* **DEINE AUFGABE**: Gib den Text über das Gewerbegebiet Niederschöna von "Im Gewerbegebiet Niederschöna" bis "das nicht umsetzbar." wieder und ersetze dabei "Bohrungen" durch "Sondierungen".

* **TEXTABSCHNITT**:
========
Im Gewerbegebiet Niederschöna brachten lediglich 1996/97 aufgeschlossene Leitungsgräben an der B173, der Milchviehanlage und im Jahre 2010 die unweit vorbeigeführte OPAL-Erdgastrasse wichtige Erkenntnisse. Ohne Gewerbeansiedlung, also ohne Baugruben und Leitungsgräben lässt sich nur mit Bohrungen in den Untergrund schauen. Für eine private Forschung ist das nicht umsetzbar.

 

Bemerkungen zum geologischen Untergrund

Rotlehm

Im Bereich des Gewerbegebietes Niederschöna lagern auf z.T. intensiv rotverwitterten Gneisen inselförmige Reste von alten Flussablagerungen, die den tiefsten Teilen der Niederschönaer Schichten der Sächsischen Kreide zugeordnet werden (Niederschöna-Formation, Unter-bis Mittelcenomanium, Alter ca. 95 Mio. Jahre). Die auf den Feldern zwischen Hilbersdorf, Naundorf und Hetzdorf weithin sichtbare Rotverwitterung des Biotitgneises mit teilweise noch erhaltener Rotlehmbildung entstammt einer den Flussablagerungen vorausgegangenen Zeit subtropisch bis tropischem Klimas.
========
* **DATENSATZAUSZUG**:
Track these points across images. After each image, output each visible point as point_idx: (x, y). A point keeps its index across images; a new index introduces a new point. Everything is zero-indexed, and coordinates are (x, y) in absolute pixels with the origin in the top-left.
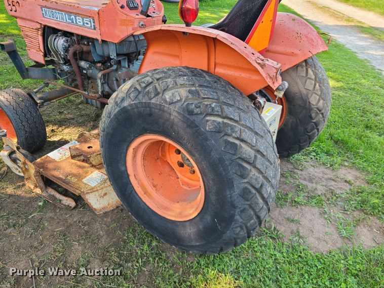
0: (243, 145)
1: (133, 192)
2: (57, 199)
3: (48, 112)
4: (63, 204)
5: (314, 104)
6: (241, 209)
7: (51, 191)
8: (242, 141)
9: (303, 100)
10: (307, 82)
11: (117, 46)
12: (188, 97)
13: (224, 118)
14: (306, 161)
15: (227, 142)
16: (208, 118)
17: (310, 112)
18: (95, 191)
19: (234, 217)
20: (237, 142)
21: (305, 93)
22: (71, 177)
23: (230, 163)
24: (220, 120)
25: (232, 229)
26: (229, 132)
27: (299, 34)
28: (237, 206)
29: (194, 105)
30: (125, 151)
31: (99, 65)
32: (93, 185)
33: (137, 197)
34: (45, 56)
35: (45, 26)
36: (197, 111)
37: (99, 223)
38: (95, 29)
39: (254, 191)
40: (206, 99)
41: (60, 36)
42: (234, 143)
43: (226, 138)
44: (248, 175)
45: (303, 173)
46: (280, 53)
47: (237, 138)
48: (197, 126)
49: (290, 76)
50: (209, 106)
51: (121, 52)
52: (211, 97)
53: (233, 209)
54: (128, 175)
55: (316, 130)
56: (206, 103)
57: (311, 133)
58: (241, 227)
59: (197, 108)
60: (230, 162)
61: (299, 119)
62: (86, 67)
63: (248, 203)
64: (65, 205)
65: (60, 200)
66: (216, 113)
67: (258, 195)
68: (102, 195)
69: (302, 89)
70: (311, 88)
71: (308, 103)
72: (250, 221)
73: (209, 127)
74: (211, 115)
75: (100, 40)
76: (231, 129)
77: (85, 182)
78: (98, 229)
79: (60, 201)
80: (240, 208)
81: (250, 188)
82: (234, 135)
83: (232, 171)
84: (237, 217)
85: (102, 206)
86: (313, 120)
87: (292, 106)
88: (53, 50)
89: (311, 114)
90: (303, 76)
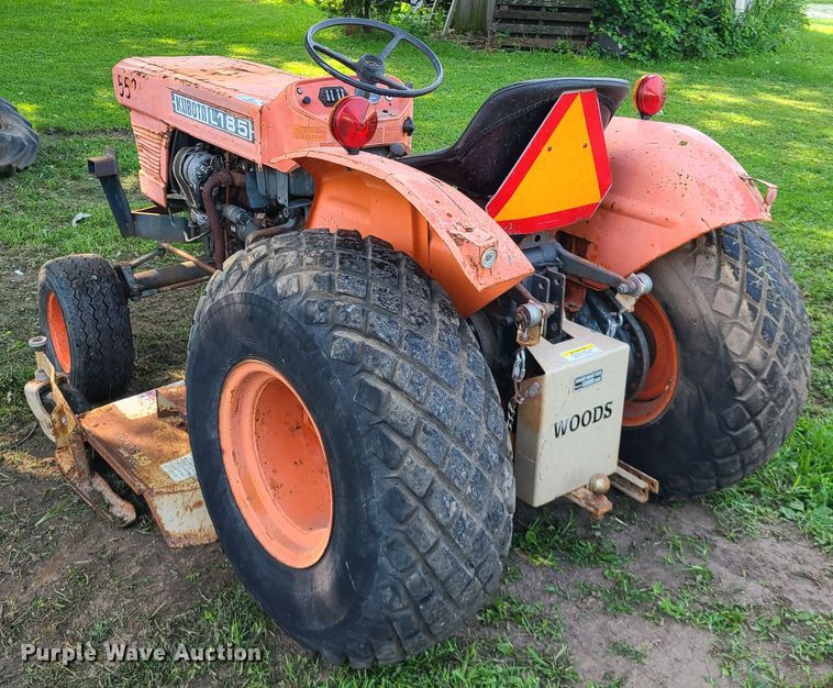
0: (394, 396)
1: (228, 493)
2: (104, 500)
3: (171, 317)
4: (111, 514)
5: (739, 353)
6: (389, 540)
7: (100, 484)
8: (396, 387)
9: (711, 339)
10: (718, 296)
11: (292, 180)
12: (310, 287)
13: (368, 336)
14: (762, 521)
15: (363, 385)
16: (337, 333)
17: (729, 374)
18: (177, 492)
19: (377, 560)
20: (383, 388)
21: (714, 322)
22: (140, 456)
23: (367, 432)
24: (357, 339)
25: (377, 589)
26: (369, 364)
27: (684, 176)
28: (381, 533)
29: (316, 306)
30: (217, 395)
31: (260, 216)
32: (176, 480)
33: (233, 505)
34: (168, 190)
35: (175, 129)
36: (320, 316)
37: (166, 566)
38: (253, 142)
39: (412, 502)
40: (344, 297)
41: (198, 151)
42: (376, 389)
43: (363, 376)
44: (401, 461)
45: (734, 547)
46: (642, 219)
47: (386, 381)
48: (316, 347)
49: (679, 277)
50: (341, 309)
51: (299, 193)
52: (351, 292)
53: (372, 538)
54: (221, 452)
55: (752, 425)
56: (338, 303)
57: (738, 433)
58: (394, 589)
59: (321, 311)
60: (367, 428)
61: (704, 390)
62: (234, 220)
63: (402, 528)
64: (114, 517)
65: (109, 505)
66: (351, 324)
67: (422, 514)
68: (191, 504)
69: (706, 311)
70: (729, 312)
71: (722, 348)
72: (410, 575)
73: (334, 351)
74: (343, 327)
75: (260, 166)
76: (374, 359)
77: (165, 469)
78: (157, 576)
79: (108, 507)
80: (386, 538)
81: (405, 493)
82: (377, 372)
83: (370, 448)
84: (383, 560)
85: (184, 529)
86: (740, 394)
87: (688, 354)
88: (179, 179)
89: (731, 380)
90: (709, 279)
========
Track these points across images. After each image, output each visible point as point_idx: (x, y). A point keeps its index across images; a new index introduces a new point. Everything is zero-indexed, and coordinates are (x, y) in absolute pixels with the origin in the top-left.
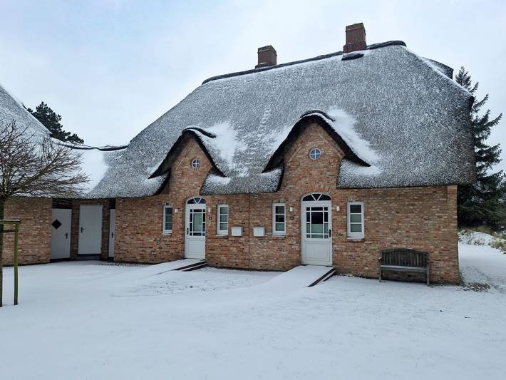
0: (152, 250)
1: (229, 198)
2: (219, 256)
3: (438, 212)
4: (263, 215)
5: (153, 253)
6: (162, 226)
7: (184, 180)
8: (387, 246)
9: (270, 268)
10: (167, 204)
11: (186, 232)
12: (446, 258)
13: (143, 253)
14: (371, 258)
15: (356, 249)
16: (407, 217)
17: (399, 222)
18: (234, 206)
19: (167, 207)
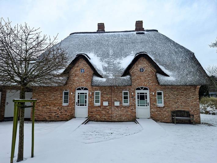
========
* **LÖSUNG DER ÜBUNG**:
Im Gewerbegebiet Niederschöna brachten lediglich 1996/97 aufgeschlossene Leitungsgräben an der B173, der Milchviehanlage und im Jahre 2010 die unweit vorbeigeführte OPAL-Erdgastrasse wichtige Erkenntnisse. Ohne Gewerbeansiedlung, also ohne Baugruben und Leitungsgräben lässt sich nur mit Sondierungen in den Untergrund schauen. Für eine private Forschung ist das nicht umsetzbar.